In San Francisco Juergen Hoeller, co-founder of Spring Framework and release manager since 2003, told the SpringOne Platform developer conference: "We have some very interesting changes coming our way in the very core of the Java ecosystem. We will actually get a new JDK generation every half year. We really need to let that sink in."

What will be particularly challenging is the changing bytecode level.

"A new JDK generation every half year means a new bytecode level, which means tooling needs to be ready to handle a new JDK version," Hoeller said, "a new bytecode level, every half year. This can be quite a challenge, and quite disruptive to the Java ecosystem. Many tools are based on bytecode generation, possessing libraries such as ASM, CGLib, ByteBuddy. They historically have not needed to evolve to leniently embrace new JDK generations. They have evolved to be designed for a particular set of JDK versions only, and they had to be updated every single time."

"So we'll have to change our minds a little," he added. "We'll have to design our infrastructure, our bytecode processing, in such a way that a new JDK generation is a totally normal thing."
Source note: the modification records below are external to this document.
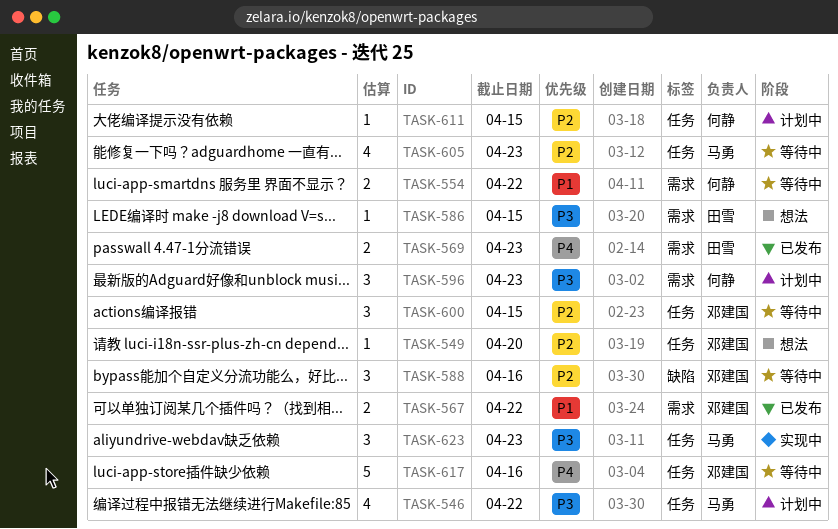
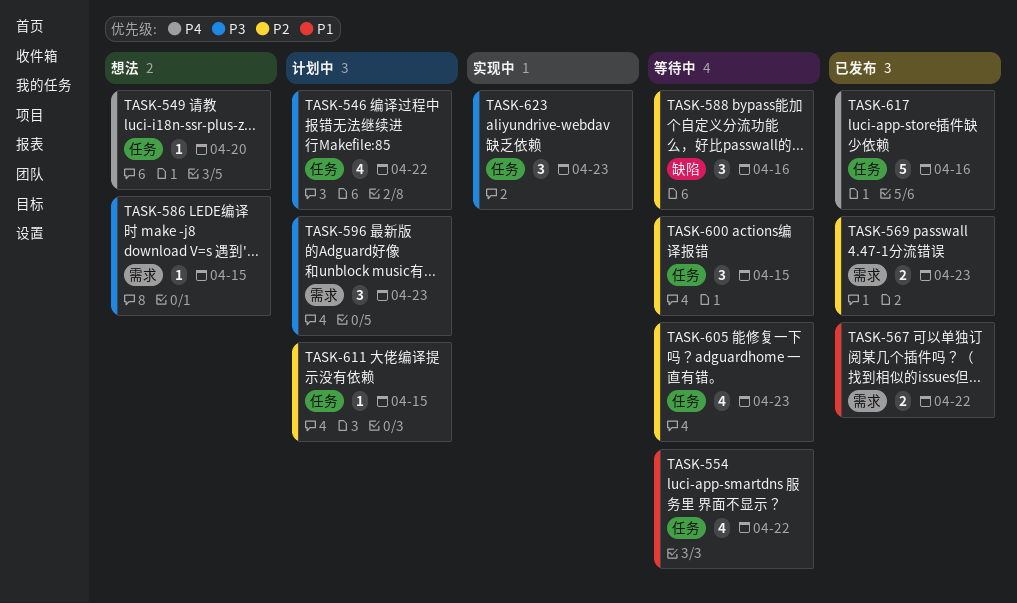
TASK-549, priority: P2 -> P4
TASK-554, label: 需求 -> 任务
TASK-554, estimate: 2 -> 4
TASK-569, priority: P4 -> P2
TASK-617, status: 等待中 -> 已发布

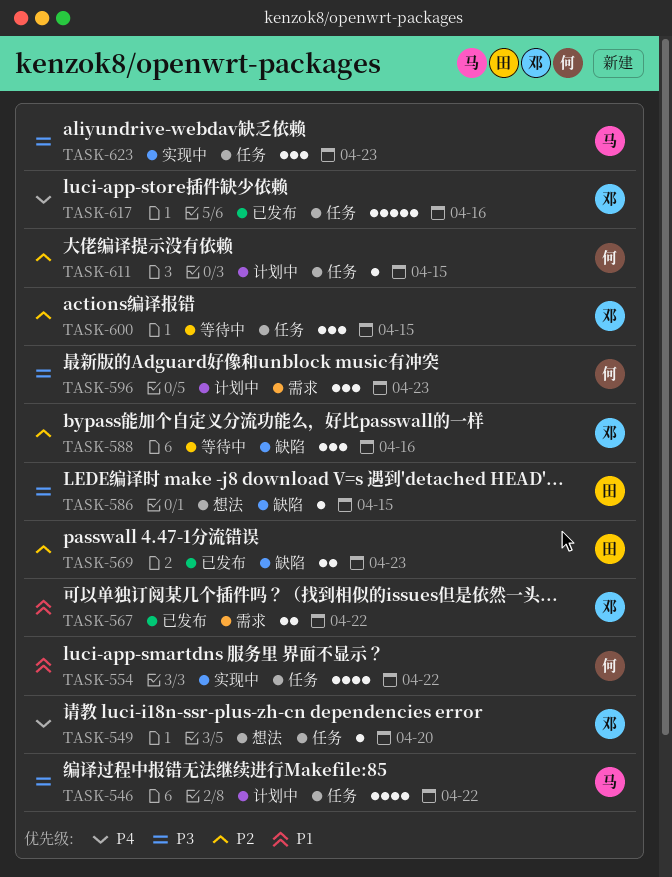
TASK-554, status: 等待中 -> 实现中
TASK-569, label: 需求 -> 缺陷
TASK-586, label: 需求 -> 缺陷
TASK-605: present -> none

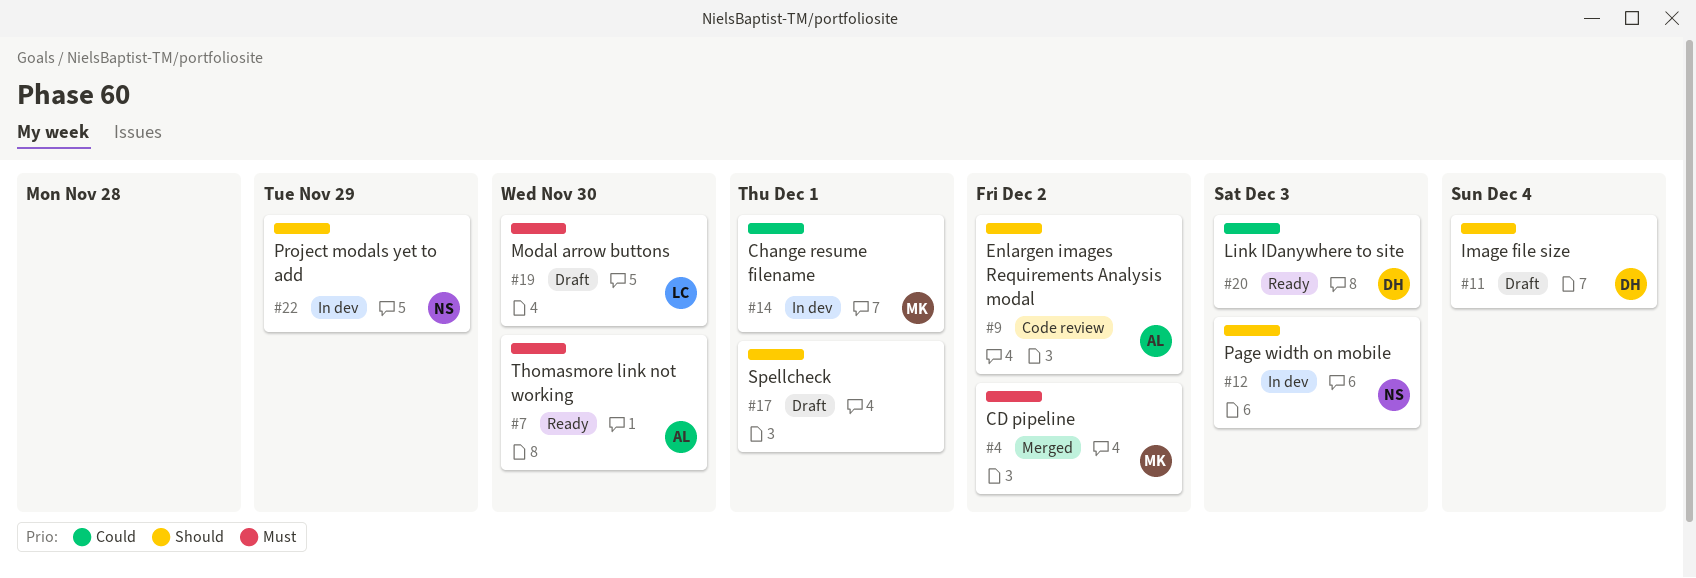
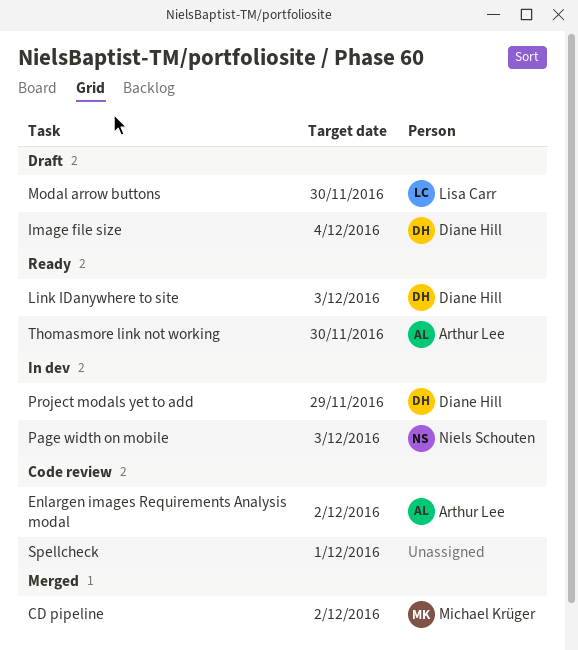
Change resume filename: present -> none
Project modals yet to add, owner: Niels Schouten -> Diane Hill
Spellcheck, status: Draft -> Code review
"Not all of these JDK releases are long term support releases," he said, "and long term support is something we really care about. In production, we only really want to use generations of the JDK and JVM that have a long-term support attached, and we're only going to get the long-term support release every three years, according to the current plan. This may change, it's all evolving, but from the current perspective, JDK 9 is not a long-term support branch. JDK 10 won't be either. It's only JDK 11 planned for September of next year, that will be the next long-term support release. So JDK 8 is the current support release, and JDK 11 is the next."

"From a Spring Framework perspective, we are totally ready to adapt to the runtime environment," he added. "So if you take a Spring Framework 5.0x application, run it on JDK 9 it's going to adapt fine, it's already running fine on the JDK 10, and it will run fine on JDK 11. So JDK 8 is great, JDK 9 is fine in terms of adoption, but be ready to embrace JDK 10, and in particular 11 as soon as they come along, if you choose to move beyond the JDK baseline."